§ **PROBLEM TO WORK ON**:
Lines to return, exactly: from the line with "Households Disaster Housing" to the line with "For more information, contact" in the entries below, both included.

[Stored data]
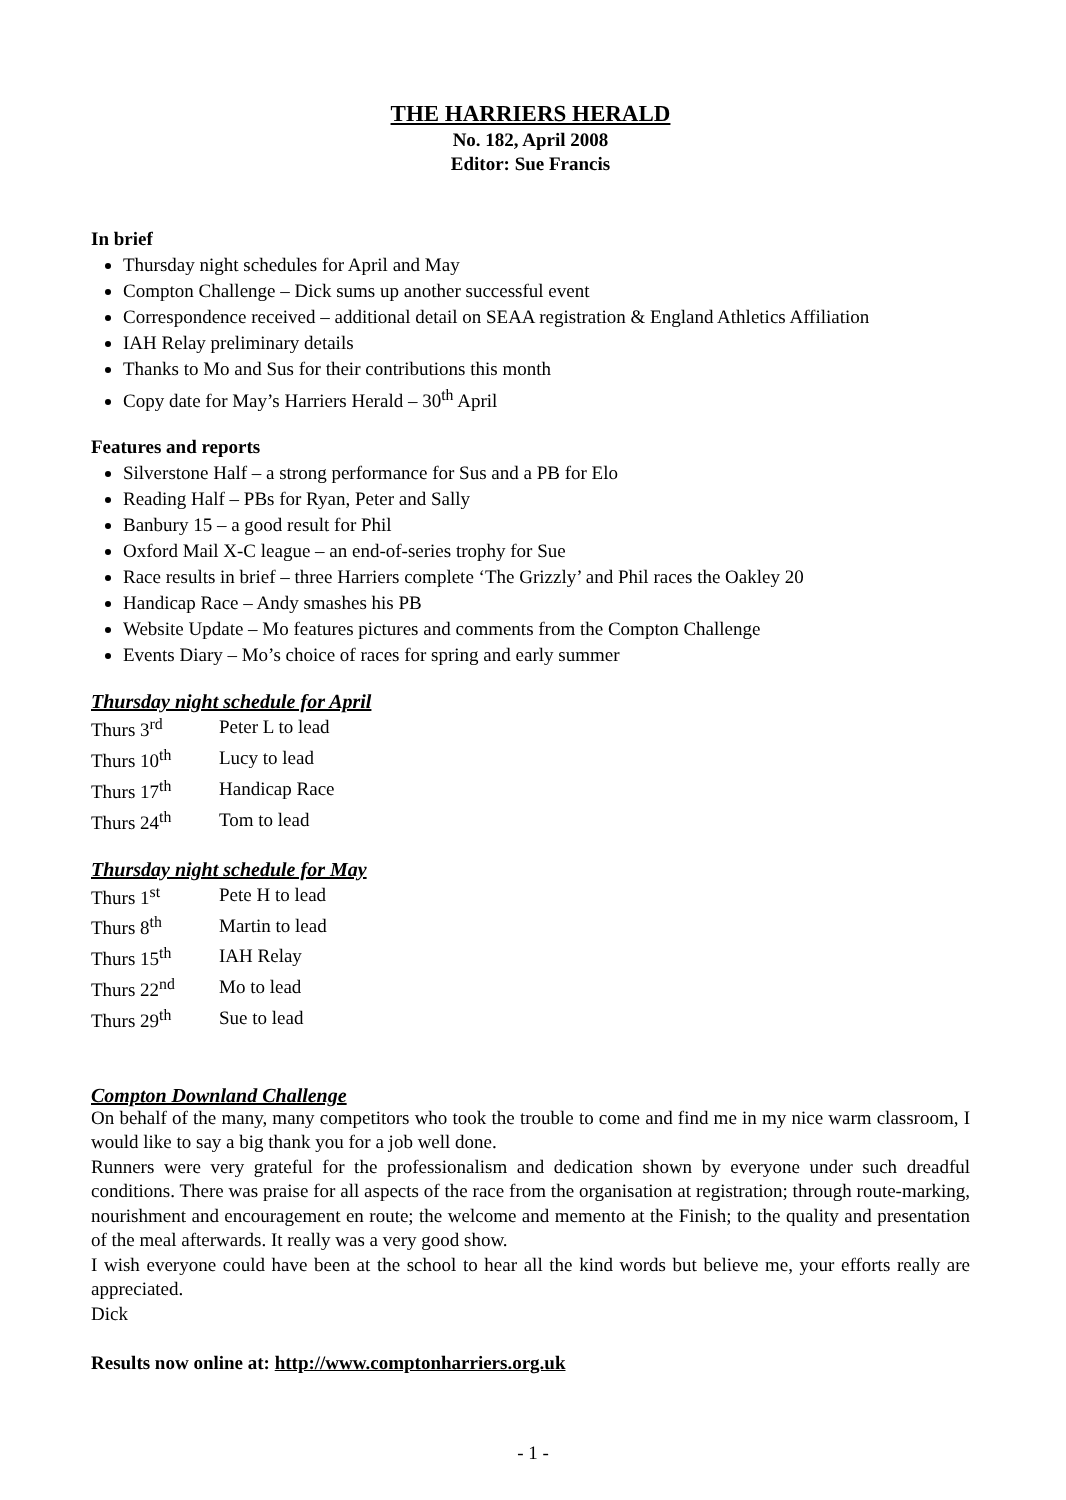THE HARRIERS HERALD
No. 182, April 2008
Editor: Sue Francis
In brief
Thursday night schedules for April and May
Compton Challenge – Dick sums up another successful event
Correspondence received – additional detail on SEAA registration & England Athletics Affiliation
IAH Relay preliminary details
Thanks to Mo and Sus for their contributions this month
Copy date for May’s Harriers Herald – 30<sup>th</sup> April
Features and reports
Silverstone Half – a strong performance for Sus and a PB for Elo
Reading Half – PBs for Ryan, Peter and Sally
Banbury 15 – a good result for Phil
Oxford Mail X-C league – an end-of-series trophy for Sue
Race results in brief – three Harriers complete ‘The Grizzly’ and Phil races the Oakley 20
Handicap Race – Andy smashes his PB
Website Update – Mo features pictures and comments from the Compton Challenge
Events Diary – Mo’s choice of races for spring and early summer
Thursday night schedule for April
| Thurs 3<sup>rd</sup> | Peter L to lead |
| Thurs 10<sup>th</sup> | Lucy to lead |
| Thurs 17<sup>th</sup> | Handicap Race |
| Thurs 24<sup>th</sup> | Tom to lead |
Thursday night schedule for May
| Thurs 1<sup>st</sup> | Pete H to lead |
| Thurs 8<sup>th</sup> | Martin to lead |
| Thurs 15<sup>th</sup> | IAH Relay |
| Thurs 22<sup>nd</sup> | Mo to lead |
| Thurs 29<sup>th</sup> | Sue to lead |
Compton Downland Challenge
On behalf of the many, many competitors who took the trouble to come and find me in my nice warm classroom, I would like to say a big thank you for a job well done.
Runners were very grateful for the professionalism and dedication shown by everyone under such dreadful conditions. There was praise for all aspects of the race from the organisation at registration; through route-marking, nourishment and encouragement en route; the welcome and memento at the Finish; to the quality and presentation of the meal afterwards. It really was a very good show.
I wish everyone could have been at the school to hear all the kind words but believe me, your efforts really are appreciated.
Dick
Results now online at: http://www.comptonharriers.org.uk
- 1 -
--
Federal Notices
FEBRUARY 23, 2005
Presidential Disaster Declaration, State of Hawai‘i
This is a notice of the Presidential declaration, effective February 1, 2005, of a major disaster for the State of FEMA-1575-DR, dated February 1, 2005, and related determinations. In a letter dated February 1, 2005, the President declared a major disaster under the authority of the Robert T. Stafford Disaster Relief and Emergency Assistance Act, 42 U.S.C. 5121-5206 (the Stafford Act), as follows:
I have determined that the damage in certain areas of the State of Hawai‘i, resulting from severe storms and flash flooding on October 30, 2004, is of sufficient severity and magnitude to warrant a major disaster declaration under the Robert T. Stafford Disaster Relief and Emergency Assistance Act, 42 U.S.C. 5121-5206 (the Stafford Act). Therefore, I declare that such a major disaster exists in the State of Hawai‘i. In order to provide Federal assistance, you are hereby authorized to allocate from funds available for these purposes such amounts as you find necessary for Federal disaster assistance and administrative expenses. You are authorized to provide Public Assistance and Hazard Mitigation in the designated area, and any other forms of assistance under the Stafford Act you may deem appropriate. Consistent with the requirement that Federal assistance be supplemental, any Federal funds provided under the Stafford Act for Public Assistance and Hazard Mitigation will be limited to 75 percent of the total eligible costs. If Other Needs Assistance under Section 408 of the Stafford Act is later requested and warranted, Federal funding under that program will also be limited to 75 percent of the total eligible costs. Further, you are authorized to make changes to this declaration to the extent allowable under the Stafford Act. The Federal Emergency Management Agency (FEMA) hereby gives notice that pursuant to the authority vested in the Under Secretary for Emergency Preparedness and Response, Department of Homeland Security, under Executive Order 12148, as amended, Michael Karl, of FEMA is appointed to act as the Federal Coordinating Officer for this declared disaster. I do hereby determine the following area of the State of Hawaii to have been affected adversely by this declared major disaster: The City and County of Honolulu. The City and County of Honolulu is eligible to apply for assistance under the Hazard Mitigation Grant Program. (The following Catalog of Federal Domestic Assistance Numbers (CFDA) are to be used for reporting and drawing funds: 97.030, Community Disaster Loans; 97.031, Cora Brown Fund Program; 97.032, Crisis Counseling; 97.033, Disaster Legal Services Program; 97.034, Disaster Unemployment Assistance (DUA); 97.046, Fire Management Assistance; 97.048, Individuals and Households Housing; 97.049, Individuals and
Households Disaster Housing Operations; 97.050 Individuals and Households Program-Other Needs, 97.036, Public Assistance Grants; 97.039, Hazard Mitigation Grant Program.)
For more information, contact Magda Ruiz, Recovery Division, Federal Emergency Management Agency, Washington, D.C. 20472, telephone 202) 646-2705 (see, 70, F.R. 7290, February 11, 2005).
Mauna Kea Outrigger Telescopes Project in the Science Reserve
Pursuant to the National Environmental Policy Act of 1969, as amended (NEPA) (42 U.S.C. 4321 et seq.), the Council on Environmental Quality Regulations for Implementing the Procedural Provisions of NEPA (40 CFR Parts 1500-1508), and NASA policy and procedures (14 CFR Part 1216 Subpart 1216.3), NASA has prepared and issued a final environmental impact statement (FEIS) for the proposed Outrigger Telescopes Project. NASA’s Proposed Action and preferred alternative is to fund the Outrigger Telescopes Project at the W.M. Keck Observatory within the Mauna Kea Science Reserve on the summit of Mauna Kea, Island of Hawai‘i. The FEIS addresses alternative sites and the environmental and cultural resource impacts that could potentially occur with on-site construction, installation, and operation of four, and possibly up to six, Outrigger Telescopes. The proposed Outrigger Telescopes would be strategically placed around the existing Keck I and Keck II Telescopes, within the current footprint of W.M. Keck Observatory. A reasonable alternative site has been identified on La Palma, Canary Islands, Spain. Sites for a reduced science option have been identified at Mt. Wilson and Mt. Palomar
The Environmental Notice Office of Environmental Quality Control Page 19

§ **SOLUTION**:
Households Disaster Housing Operations; 97.050 Individuals and Households Program-Other Needs, 97.036, Public Assistance Grants; 97.039, Hazard Mitigation Grant Program.)
For more information, contact Magda Ruiz, Recovery Division, Federal Emergency Management Agency, Washington, D.C. 20472, telephone 202) 646-2705 (see, 70, F.R. 7290, February 11, 2005).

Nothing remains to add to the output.